Die so erzeugten Zufallszahlen können mit einem entsprechenden Block auf dem Bildschirm ausgegeben werden.

Dieser Block wird später auch für die Ausgabe der zu generierenden Texte verwendet.

Die entsprechende Bildschirmausgabe sieht dann beispielsweise so aus:

Zufällige auf den Bildschirm ausgegebene Zahlen.

Genau das gleiche Vorgehen kann nun anstatt mit Zahlen auch mit den aus einem Text gewonnenen Wörtern verwendet werden (zur Herkunft der Texte später mehr).

Die Wörter eines Textes werden in eine Liste geschrieben und anschliessend zur Generierung eines zufälligen Textes genutzt.

Anstelle der zufälligen Zahlen werden so zufällige Wörter auf dem Bildschirm ausgegeben.

Die Bildschirmausgabe zeigt, die Wörter wurden wild zusammengewürfelt und haben keinen Bezug zueinander.

Dass die generierten Wörter thematisch zusammenpassen, hängt damit zusammen, dass diese aus einem Klexikon-Text zum Thema „Steinzeit“ stammen.

Struktur des Textes nutzen

Da es nicht das Ziel ist, zusammenhangslose Texte zu produzieren, soll in einem nächsten Schritt die Abfolge der Wörter im Text genutzt werden, um ein besser passendes Ergebnis zu erzielen. Ob die entsprechenden Programmblöcke richtig funktionieren, kann mithilfe der Snap!-Blöcke ebenfalls schnell anhand der Zufallszahlen überprüft werden. Das Augenmerk hier, soll aber nun den eigentlichen Texten gelten.

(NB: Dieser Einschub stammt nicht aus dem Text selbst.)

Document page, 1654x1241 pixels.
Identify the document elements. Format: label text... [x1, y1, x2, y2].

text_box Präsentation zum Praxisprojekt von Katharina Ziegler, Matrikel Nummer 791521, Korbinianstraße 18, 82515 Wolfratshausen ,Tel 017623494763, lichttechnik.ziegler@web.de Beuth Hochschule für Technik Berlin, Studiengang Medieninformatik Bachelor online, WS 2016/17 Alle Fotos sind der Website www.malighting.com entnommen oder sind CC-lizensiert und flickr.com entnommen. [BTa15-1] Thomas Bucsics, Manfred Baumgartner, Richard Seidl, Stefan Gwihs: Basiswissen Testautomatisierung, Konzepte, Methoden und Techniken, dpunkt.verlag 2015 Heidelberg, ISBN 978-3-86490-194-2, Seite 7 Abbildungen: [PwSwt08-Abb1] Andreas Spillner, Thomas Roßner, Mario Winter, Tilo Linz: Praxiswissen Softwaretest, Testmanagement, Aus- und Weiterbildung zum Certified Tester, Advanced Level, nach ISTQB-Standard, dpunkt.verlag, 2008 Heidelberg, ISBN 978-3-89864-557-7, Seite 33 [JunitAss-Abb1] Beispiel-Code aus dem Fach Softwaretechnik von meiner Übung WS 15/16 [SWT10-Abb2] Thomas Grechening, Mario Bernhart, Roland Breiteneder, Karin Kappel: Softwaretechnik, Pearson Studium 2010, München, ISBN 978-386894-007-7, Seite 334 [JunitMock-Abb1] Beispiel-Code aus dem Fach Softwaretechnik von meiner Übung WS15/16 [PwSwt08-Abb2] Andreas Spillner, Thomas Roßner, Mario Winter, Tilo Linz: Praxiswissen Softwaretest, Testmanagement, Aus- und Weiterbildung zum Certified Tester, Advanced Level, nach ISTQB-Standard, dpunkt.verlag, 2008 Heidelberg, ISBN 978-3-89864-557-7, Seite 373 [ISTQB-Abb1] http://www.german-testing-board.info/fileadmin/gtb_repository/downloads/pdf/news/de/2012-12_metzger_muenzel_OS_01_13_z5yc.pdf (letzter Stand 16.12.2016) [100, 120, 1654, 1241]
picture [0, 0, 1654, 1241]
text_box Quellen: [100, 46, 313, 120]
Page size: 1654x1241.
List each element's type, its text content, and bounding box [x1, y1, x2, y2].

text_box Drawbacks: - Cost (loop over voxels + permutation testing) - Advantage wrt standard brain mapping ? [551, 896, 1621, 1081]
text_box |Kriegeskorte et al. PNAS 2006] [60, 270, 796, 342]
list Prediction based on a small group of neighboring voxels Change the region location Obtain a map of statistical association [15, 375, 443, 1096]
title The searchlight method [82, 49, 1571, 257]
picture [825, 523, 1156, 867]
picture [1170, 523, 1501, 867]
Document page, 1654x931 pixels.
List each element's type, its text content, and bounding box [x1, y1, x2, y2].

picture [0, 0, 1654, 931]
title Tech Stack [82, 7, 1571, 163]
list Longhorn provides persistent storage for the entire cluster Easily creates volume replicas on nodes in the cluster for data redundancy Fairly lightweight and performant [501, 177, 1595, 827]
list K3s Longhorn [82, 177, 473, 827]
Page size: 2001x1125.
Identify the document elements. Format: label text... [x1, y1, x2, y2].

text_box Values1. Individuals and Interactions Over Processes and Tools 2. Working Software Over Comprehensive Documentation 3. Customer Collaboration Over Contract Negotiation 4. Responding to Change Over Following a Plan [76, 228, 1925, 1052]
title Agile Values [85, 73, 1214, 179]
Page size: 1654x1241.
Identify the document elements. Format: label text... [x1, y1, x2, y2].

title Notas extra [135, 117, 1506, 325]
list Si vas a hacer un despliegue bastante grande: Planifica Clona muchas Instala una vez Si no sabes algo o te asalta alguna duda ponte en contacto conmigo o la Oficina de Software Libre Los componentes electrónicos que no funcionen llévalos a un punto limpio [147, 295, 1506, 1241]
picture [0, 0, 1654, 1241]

Eine erste einfache Idee besteht darin, dass nicht ein zufälliges Wort verwendet wird, sondern ein Wort, welches im Text auf einen schon vorhandenen Begriff folgt. Als Beispiel sollen die beiden folgenden Sätze aus dem Klexikon (wieder zu Steinzeit) dienen:

Wie die Menschen in der Steinzeit lebten, müssen die Archäologen aufgrund von Funden herausfinden. Die Steinzeit ist der älteste Abschnitt in der Geschichte der Menschheit.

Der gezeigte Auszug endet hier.